**WHAT YOU NEED TO DO:** The string "composite" may appear in lines of the entries below. Report how many lines hold it, with only the number.

**Page-level text extractions:**

^^^^

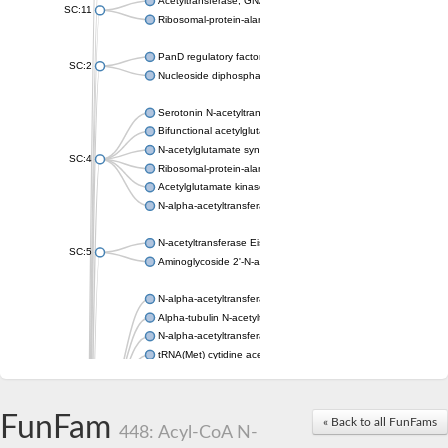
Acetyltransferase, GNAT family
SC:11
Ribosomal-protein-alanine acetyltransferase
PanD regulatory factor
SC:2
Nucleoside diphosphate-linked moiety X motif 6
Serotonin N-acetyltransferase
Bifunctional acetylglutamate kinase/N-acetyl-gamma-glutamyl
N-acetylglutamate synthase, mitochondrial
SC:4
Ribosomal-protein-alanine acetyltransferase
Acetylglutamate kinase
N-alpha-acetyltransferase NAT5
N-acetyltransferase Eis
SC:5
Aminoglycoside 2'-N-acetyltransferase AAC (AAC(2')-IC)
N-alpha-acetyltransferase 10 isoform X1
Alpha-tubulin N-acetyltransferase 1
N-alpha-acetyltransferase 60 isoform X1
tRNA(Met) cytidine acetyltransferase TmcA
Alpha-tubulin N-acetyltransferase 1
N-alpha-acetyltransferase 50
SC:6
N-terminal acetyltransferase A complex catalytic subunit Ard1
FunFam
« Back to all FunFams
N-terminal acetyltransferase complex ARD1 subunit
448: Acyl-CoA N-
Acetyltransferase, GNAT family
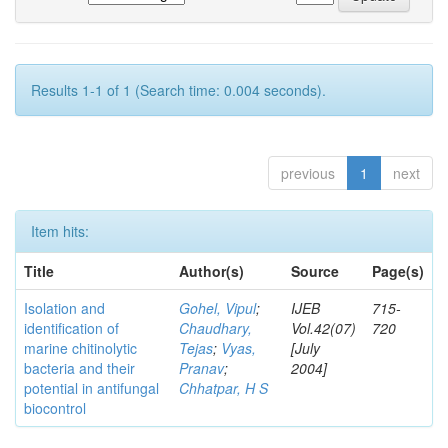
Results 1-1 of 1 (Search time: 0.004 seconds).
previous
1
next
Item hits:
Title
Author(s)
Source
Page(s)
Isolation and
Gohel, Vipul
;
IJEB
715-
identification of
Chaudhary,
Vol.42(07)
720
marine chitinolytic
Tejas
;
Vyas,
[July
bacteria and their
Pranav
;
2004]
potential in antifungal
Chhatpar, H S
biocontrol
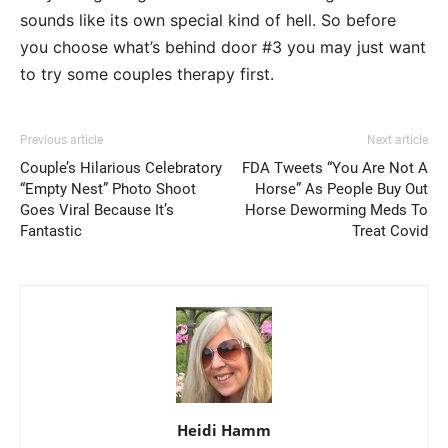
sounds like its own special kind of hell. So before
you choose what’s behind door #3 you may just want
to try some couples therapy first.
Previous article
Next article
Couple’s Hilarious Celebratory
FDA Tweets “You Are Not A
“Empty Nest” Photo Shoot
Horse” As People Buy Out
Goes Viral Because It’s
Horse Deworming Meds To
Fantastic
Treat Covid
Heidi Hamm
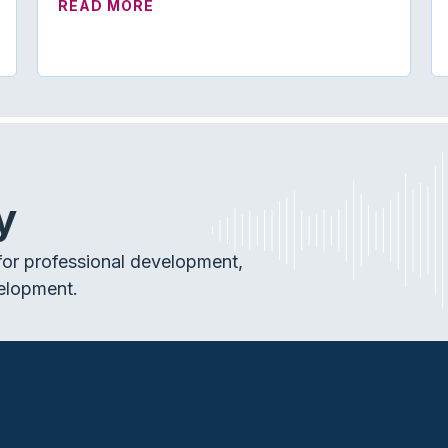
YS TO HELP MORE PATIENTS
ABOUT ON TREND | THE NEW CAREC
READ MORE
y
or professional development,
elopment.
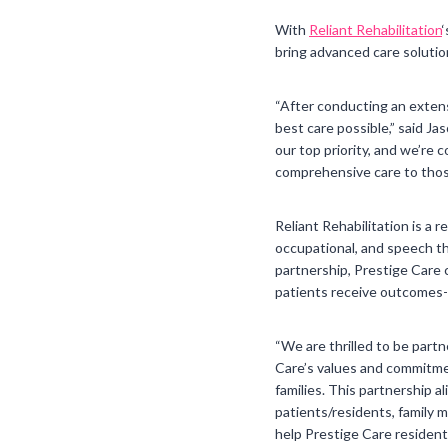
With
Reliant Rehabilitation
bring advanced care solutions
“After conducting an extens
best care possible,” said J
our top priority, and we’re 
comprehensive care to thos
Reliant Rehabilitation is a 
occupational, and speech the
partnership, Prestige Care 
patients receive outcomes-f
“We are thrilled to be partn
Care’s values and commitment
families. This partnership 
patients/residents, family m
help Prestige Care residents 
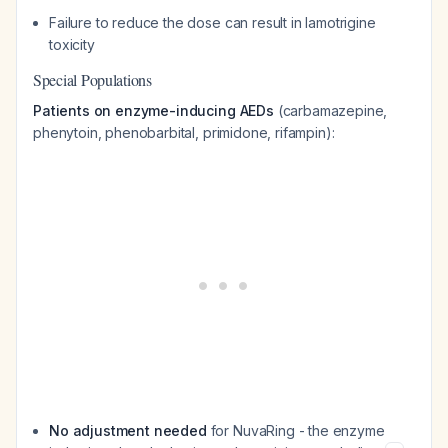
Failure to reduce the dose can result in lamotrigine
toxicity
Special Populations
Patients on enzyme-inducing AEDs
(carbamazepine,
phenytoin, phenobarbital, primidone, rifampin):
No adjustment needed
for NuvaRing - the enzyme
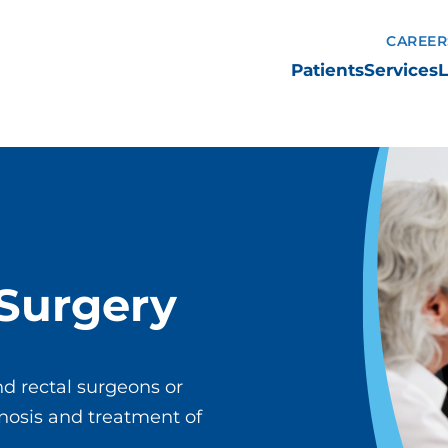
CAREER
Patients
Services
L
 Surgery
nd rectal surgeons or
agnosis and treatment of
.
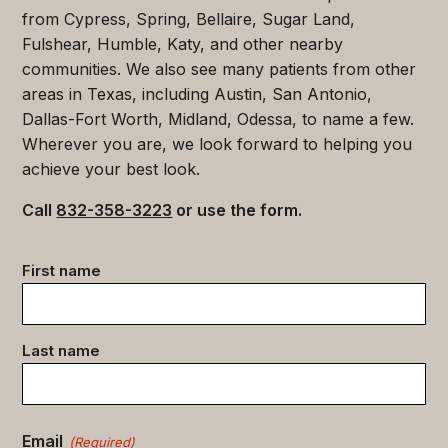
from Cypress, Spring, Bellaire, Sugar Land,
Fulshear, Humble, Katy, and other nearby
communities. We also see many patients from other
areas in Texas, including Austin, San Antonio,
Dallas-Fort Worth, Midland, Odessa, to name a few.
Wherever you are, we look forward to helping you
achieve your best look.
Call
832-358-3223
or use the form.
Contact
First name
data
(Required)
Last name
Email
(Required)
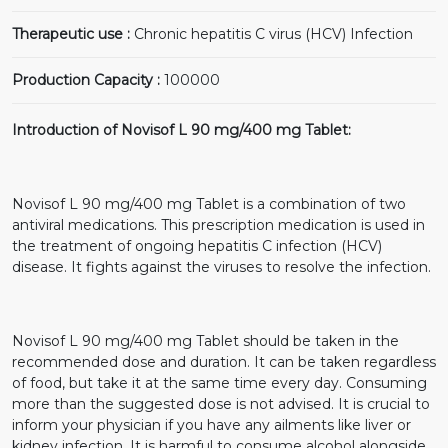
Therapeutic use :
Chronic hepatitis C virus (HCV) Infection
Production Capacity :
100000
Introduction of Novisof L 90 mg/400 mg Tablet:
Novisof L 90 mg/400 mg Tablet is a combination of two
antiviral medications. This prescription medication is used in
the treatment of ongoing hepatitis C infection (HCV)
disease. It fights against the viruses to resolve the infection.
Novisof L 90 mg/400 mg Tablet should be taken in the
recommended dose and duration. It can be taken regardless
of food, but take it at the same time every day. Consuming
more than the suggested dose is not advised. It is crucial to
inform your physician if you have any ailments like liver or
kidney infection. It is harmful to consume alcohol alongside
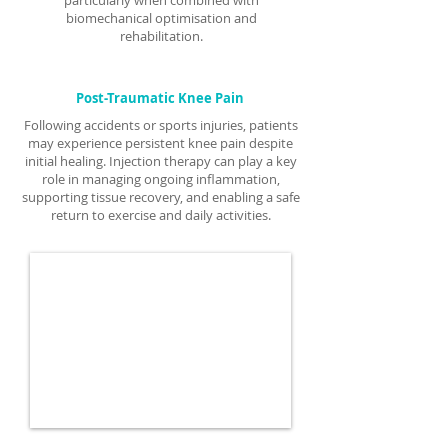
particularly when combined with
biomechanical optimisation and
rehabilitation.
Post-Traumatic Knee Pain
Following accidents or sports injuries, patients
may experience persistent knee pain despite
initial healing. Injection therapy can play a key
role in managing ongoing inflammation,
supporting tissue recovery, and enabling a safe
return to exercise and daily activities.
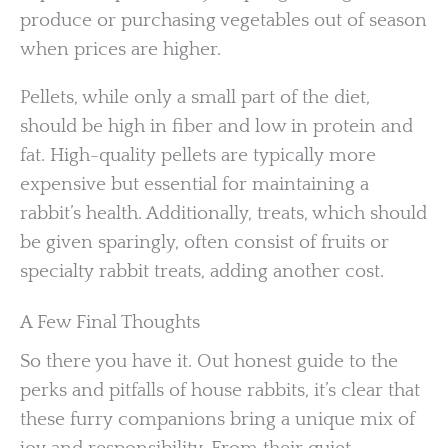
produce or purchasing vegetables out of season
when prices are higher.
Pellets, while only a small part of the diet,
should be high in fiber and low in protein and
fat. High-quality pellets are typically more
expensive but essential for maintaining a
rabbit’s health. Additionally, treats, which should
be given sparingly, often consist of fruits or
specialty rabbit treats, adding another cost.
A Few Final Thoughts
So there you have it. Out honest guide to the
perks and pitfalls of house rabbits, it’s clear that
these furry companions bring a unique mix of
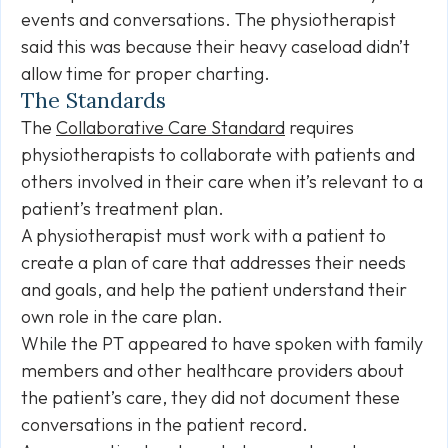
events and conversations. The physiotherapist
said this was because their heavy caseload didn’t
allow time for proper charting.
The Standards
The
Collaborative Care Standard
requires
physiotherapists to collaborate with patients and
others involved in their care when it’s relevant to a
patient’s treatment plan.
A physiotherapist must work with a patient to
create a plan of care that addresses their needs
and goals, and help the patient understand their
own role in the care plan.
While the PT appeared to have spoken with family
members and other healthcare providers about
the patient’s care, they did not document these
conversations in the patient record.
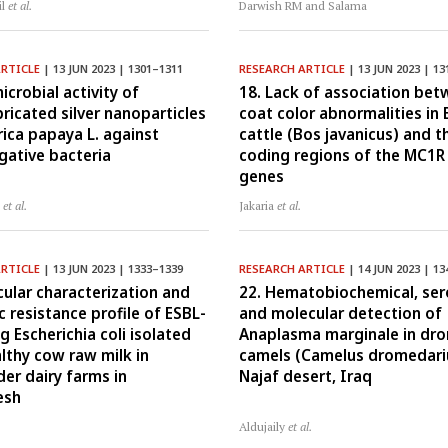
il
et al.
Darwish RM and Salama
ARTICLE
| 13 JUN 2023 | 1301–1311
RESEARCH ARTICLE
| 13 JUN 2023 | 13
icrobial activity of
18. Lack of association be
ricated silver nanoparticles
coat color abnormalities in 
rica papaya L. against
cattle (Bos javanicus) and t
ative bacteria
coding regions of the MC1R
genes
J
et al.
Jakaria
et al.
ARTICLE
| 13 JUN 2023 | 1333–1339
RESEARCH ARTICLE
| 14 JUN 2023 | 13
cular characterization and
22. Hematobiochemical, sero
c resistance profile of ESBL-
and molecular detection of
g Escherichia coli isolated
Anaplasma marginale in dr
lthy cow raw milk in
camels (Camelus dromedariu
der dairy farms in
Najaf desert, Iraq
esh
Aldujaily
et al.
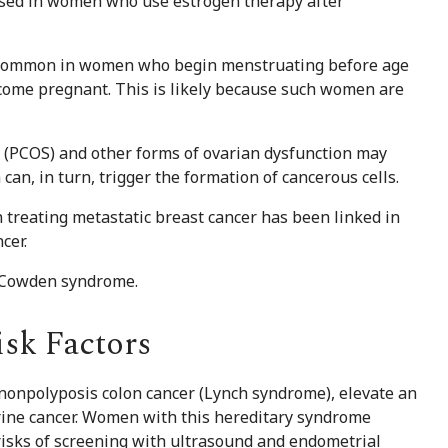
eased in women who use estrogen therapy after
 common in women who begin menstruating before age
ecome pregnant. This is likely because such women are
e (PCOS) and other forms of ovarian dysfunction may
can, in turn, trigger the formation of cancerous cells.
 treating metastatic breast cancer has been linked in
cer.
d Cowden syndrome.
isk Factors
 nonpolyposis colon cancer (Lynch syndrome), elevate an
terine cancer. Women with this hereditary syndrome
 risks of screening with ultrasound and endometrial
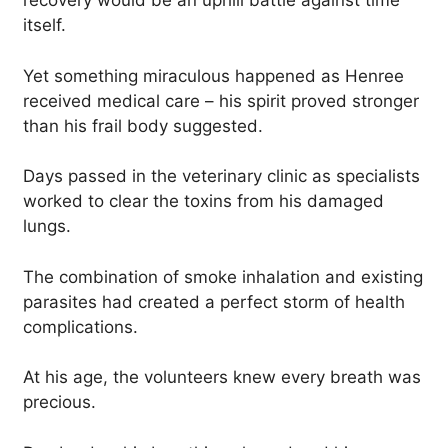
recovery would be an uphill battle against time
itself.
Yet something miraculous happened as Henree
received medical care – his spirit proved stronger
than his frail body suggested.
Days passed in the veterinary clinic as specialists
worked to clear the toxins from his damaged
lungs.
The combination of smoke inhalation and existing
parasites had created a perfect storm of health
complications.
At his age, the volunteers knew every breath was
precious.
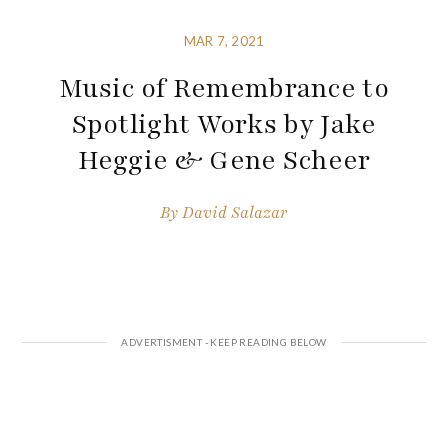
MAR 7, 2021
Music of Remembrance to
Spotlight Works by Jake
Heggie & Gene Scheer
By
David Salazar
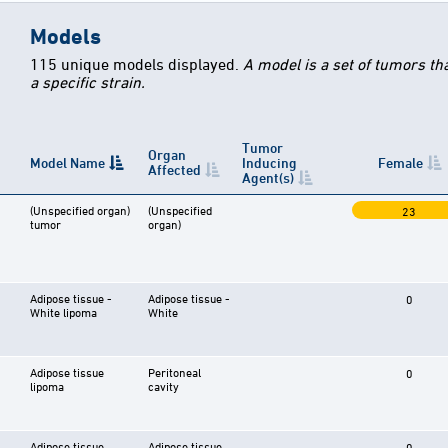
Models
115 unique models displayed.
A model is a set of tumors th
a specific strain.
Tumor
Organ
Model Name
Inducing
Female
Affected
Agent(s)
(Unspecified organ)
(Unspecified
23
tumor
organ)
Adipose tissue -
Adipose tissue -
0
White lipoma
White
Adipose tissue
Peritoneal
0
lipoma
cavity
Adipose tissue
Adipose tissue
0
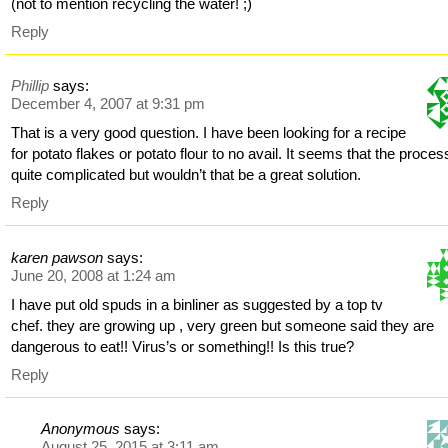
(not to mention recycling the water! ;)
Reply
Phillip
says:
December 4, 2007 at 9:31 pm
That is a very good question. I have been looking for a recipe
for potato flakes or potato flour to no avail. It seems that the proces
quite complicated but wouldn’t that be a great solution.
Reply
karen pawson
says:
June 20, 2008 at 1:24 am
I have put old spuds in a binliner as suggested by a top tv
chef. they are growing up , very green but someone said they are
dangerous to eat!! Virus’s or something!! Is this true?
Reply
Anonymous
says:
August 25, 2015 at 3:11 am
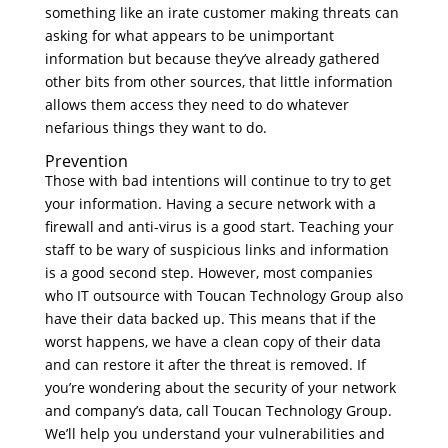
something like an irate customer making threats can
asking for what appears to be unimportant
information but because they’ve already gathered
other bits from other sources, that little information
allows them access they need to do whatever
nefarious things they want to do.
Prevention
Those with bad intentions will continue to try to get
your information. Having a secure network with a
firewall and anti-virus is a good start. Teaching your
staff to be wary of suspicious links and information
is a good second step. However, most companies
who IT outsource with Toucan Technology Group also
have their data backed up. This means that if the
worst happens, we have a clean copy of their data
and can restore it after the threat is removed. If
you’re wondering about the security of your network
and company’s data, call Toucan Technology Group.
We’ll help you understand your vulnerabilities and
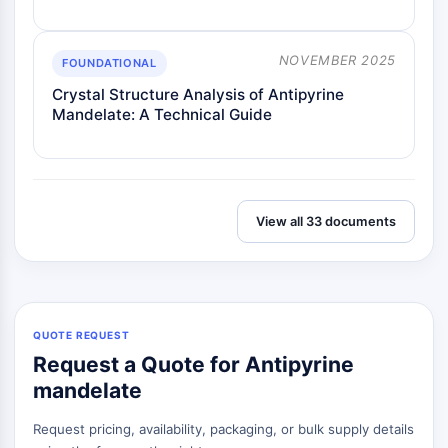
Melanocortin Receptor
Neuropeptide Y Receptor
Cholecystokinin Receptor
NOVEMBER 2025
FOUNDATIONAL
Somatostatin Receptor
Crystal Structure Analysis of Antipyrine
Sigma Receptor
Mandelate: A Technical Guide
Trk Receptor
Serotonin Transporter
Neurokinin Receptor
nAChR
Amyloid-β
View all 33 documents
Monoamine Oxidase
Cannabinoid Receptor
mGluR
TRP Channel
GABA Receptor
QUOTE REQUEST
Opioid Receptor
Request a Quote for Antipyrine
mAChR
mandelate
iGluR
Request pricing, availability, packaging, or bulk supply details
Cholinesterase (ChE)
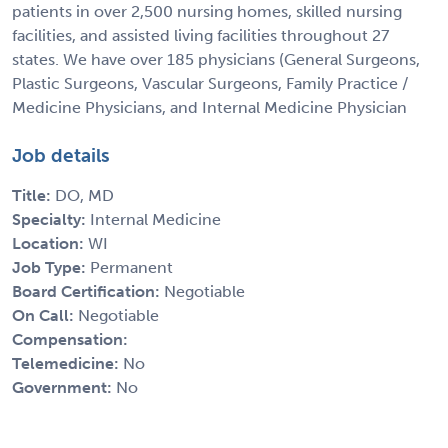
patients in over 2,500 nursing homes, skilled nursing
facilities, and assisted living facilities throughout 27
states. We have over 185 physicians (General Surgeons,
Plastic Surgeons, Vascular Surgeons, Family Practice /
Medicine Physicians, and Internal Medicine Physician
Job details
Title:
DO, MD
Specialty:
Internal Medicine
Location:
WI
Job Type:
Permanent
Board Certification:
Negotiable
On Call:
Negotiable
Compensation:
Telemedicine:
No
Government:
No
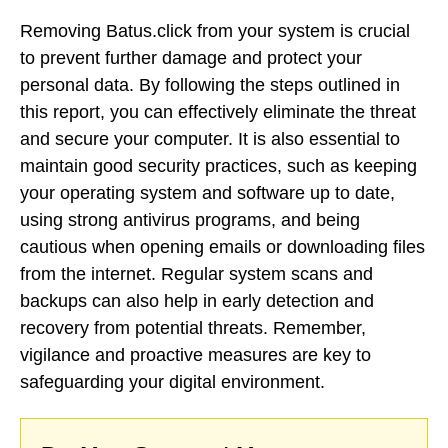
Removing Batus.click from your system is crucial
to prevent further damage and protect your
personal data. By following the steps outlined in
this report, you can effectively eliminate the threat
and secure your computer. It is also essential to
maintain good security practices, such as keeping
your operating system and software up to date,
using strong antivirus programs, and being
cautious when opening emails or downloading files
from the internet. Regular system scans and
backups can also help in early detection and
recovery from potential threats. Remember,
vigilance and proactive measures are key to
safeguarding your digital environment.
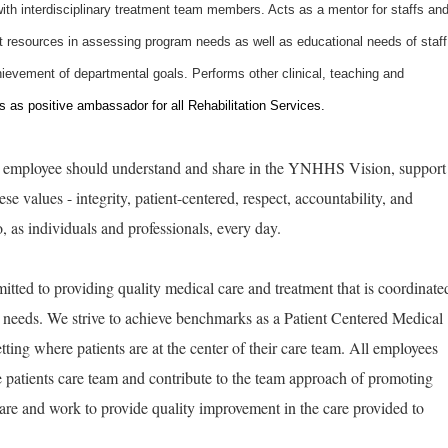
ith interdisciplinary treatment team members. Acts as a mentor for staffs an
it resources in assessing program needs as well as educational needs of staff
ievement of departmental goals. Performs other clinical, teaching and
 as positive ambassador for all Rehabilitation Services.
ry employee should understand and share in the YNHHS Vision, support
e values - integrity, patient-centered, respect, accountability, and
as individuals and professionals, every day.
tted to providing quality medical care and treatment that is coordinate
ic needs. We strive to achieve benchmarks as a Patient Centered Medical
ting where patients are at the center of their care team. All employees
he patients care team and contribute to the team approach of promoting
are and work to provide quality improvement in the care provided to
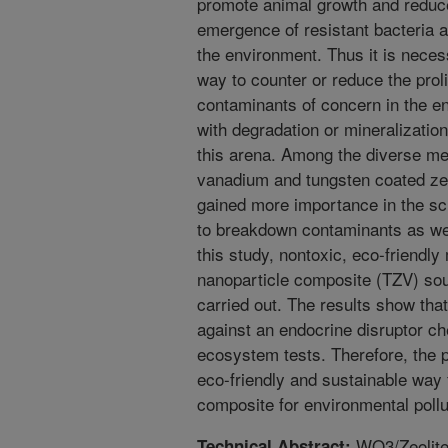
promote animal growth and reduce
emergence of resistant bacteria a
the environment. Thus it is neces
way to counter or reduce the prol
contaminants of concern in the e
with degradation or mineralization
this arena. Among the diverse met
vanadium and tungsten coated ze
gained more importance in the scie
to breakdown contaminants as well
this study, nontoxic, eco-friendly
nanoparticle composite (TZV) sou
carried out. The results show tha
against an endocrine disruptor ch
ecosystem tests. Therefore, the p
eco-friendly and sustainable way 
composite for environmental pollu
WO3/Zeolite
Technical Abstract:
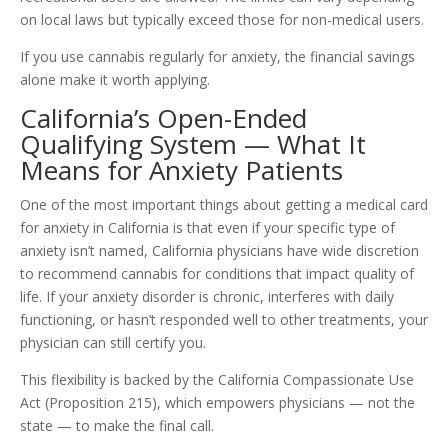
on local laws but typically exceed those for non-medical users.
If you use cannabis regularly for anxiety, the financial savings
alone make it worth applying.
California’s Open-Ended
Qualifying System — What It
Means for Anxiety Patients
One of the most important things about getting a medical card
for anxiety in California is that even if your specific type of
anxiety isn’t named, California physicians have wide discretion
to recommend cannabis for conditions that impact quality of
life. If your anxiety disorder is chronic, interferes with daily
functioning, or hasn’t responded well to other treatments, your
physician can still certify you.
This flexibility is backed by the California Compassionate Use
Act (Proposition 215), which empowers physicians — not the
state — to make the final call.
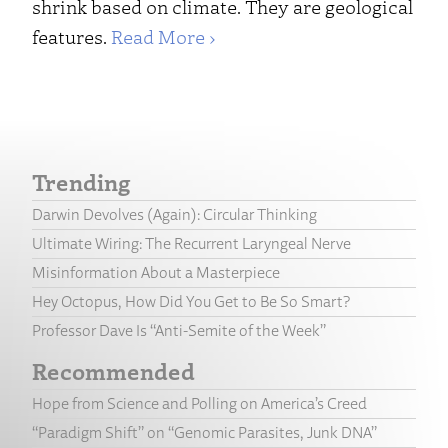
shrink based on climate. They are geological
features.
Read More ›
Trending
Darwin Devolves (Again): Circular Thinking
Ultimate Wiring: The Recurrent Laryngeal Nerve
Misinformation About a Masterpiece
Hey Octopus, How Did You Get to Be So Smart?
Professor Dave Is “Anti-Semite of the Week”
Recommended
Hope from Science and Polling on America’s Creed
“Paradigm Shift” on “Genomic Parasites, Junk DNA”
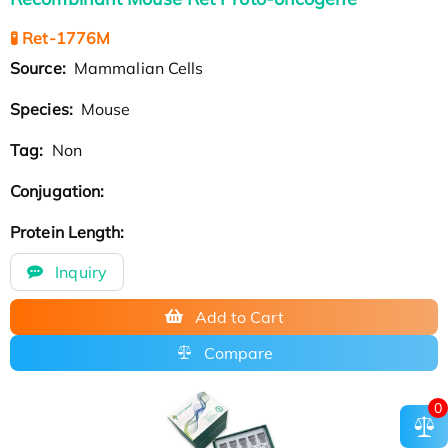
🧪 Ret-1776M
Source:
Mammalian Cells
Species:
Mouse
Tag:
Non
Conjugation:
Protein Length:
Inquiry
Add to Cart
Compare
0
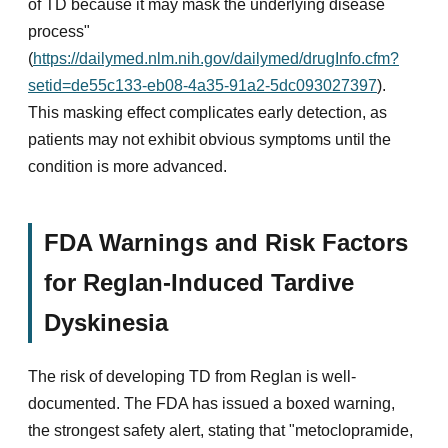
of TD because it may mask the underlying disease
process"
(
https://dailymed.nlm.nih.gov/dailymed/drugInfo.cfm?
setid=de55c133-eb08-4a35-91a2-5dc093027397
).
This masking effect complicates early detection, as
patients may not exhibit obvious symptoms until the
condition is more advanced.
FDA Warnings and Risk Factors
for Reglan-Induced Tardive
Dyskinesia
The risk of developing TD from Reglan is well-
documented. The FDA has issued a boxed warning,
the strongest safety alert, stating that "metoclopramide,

^^^^

**OUTPUT OF THE TASK:** 2